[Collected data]

·····

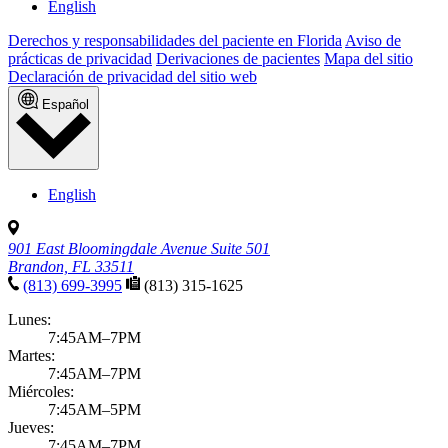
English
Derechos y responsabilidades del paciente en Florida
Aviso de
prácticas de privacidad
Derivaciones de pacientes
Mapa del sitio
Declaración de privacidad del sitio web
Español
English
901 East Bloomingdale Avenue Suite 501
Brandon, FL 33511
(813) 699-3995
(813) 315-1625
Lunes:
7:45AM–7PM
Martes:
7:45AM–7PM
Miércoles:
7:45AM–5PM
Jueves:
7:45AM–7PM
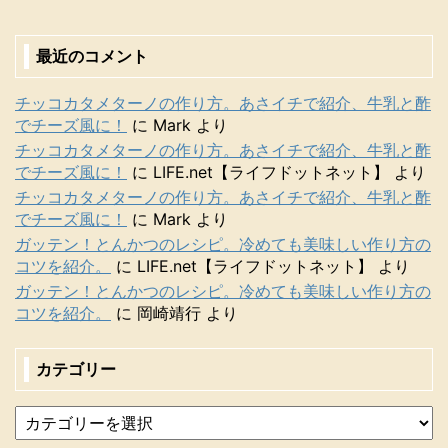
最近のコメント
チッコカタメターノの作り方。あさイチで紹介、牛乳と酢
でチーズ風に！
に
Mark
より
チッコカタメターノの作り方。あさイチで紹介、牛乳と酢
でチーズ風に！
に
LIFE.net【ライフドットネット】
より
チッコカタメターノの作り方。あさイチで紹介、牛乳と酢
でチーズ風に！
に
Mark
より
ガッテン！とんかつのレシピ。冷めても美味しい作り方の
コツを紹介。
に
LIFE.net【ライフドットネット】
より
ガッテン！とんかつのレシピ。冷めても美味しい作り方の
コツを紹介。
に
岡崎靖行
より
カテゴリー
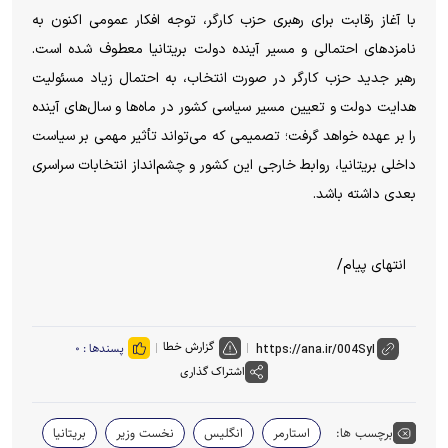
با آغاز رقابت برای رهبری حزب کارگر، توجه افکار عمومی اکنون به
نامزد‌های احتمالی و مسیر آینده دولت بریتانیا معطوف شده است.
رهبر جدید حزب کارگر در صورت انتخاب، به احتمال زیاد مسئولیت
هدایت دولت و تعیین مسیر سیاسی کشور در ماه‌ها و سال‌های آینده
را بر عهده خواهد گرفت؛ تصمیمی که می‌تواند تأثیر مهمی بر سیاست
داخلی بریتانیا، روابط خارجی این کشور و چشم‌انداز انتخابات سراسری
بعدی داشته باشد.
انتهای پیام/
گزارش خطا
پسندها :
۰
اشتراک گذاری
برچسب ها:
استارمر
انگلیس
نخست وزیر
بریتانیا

·····

WHAT NEEDS TO BE DONE » Above are the records. Copy every line in them holding "آینده".

RESPONSE FOR THIS EXERCISE »
نامزد‌های احتمالی و مسیر آینده دولت بریتانیا معطوف شده است.
هدایت دولت و تعیین مسیر سیاسی کشور در ماه‌ها و سال‌های آینده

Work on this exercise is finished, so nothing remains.